24 Temmuz 1923’te imzalanan Lozan Antlaşması’nda Çerkeslerin azınlık haklarından yararlanmasının reddedilişinden bir ay sonra da “Çerkes İttihat ve Teavün Cemiyeti” ile “İstanbul Çerkez Kadınları Cemiyeti” kapatılır. Birkaç gün sonra Seza Hanım tutuklanır. Ankara’ya gönderilen Seza Hanım üç ay sonra serbest bırakılır. 20.11.1990 tarihinde vefat eder.

Modern Türk müziğinin ilk kadın bestecisi Neveser Kökdeş, 1904 yılında babasının sürgün edildiği Drama’da dünyaya gelmiştir. Babası Hurşit Paşa, annesi ise Dilber Hanım’dır. Ağabeyi de ünlü operet bestecisi Muhlis Sabahattin Ezgi’dir. Aynı zamanda Keriman Halis’in de halasıdır. Türk müziğine yeni bir yorum katan ve kendi duygularını yansıtan eserleri ile “Neveser Makamı”nı Türk sanat müziğine kazandıran ilk kadın bestekârdır. Bir erkek çocuk annesidir ve 1962’de ölmüştür.

Tevfik Halis Bey ve Ferhunde Hanım’ın altı çocuğundan biri olan Keriman Halis 1913 yılında dünyaya gelir. İyi bir eğitim alan Keriman, aynı zamanda halası ve amcasının yönlendirmesi ile çok iyi piyano da çalar. 1932 yılında düzenlenen Uluslararası Güzellik ve Zarafet Yarışması “International Pageant of Pulchritude”da dünya güzeli seçilmiştir.
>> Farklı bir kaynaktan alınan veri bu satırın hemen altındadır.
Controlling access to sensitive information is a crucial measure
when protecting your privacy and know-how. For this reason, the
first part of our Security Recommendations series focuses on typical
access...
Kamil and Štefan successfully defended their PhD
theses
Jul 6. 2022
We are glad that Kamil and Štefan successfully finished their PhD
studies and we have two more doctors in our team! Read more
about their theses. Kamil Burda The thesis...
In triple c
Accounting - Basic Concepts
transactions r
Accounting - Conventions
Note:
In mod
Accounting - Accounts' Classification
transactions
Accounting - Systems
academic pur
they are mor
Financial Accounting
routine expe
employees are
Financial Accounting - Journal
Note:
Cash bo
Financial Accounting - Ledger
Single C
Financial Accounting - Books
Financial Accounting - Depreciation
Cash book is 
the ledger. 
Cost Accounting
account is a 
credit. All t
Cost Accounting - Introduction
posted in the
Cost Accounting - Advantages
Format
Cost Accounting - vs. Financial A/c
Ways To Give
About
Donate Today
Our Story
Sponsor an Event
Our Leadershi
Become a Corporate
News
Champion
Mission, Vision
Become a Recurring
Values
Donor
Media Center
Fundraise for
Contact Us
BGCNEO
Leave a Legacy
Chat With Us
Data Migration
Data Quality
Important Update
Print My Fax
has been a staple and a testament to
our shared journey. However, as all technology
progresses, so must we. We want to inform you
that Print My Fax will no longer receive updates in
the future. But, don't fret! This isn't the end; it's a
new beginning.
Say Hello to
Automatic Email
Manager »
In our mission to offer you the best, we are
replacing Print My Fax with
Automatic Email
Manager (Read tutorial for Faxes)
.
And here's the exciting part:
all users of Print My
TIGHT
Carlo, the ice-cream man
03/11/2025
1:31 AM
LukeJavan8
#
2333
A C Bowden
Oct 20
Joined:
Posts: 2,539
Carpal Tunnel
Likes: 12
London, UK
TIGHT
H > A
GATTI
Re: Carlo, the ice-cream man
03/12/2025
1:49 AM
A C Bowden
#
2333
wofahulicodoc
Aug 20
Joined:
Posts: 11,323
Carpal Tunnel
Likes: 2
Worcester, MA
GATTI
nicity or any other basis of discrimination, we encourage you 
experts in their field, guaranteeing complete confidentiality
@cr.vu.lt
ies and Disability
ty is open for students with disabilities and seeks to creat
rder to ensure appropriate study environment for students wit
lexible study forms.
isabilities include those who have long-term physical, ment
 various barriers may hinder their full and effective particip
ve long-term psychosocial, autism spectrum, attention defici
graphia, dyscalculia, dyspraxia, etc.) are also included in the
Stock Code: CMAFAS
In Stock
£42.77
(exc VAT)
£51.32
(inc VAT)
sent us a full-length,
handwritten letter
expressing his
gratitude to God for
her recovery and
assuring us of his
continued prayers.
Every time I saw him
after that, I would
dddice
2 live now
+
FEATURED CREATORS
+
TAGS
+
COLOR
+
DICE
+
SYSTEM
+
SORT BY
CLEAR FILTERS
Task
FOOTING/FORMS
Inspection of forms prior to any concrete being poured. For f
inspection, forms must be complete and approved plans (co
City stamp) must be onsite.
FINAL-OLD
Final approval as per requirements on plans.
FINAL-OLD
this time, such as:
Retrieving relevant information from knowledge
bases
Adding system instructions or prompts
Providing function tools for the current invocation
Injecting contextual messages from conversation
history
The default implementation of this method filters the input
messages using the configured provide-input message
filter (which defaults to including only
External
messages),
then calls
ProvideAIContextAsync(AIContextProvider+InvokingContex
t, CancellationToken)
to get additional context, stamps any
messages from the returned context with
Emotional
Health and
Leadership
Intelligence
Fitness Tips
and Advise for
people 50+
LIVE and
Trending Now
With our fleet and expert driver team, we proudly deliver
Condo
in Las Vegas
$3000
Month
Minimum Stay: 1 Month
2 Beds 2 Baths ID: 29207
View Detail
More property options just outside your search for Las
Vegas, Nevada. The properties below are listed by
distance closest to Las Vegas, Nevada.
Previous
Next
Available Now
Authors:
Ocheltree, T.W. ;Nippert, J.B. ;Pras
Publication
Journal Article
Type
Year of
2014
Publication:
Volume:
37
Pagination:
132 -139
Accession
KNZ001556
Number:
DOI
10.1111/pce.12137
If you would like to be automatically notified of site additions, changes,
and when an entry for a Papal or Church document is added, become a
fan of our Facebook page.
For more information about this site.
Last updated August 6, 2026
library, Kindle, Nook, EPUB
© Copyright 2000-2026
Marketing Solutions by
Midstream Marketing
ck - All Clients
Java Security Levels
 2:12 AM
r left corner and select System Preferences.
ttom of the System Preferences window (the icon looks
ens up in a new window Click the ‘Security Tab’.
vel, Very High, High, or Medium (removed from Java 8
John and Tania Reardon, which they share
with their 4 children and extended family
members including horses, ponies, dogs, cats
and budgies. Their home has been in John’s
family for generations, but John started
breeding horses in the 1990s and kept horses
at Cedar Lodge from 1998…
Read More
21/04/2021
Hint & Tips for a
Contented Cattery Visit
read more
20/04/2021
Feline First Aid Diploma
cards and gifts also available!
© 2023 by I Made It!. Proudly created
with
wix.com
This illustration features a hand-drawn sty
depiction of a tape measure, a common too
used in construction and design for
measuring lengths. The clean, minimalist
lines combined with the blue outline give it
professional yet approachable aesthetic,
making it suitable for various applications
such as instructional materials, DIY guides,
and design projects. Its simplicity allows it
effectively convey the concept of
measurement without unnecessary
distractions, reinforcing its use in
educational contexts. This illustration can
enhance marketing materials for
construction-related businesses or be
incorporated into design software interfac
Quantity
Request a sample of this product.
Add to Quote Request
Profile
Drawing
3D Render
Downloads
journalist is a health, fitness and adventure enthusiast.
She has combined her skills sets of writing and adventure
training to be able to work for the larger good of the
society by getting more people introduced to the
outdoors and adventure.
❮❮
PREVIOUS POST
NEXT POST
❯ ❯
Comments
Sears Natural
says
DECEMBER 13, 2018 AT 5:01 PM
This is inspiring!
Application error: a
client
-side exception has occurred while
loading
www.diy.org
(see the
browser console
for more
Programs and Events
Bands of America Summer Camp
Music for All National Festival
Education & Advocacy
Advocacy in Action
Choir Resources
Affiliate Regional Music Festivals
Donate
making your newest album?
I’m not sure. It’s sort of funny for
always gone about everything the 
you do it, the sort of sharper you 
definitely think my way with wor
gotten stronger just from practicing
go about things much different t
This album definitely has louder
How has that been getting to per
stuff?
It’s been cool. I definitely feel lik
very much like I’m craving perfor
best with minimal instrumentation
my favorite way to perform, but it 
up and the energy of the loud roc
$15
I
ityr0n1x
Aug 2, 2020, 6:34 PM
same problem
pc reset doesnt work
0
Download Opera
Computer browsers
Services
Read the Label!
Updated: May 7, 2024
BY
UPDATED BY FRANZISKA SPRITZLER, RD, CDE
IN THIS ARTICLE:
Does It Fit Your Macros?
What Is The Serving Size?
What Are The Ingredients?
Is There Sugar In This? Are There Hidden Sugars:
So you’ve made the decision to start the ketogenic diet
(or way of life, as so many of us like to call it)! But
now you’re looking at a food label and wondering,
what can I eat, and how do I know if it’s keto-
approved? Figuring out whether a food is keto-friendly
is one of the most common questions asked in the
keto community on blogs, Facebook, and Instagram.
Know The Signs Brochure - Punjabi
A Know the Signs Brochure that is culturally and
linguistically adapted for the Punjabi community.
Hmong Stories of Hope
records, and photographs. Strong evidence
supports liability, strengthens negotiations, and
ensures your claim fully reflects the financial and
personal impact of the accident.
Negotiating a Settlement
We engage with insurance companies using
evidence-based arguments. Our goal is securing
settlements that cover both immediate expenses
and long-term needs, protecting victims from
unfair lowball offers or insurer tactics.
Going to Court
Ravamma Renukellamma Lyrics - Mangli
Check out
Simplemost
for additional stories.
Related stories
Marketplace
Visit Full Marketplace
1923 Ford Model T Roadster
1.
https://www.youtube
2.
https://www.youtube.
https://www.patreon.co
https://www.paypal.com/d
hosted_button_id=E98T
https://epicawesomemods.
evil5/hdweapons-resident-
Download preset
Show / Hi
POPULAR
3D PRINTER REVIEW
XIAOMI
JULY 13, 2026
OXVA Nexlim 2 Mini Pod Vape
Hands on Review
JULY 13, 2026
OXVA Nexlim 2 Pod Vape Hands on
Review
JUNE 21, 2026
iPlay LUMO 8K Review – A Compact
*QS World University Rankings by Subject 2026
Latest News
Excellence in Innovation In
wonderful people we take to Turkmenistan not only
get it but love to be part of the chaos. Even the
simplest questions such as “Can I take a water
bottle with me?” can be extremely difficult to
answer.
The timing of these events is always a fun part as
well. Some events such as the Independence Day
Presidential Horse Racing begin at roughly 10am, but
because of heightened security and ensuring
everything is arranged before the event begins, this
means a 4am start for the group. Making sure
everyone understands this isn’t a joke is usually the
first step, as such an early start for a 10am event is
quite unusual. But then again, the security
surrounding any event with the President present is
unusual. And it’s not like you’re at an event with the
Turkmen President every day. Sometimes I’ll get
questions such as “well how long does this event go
Cumhuriyet’in ilk dünya güzeli olan Bıjnav Keriman Halis, bu nedenle 80 yıl boyunca, gururla ben Çerkesim diyemeden yaşamış ve etrafındaki herkese “Ölünce benim Çerkes olduğumu söyleyin” diye vasiyet ederek 2012 yılında dünyadan göçmüştür.

Eylül 1916’da dünyaya gelen Suat Fetgeri Aşeni, Beşiktaş Jimnastik Kulübü kurucularından olan, sporcu ve antrenör Ahmet Fetgeri Aşeni (Şoenu) ile Mihrimah Aşeni’nin kızıdır. Suat Fetgeri Aşeni, Halet Çambel ile birlikte 1936 yılı Berlin Yaz Olimpiyatları’nda eskrim dalında Türkiye’yi temsil eder. İkili, Olimpiyat Oyunları’na katılan ilk Türk ve Müslüman kadınlar olarak tarihe geçer. 22 Nisan 1970’te vefat etmiştir.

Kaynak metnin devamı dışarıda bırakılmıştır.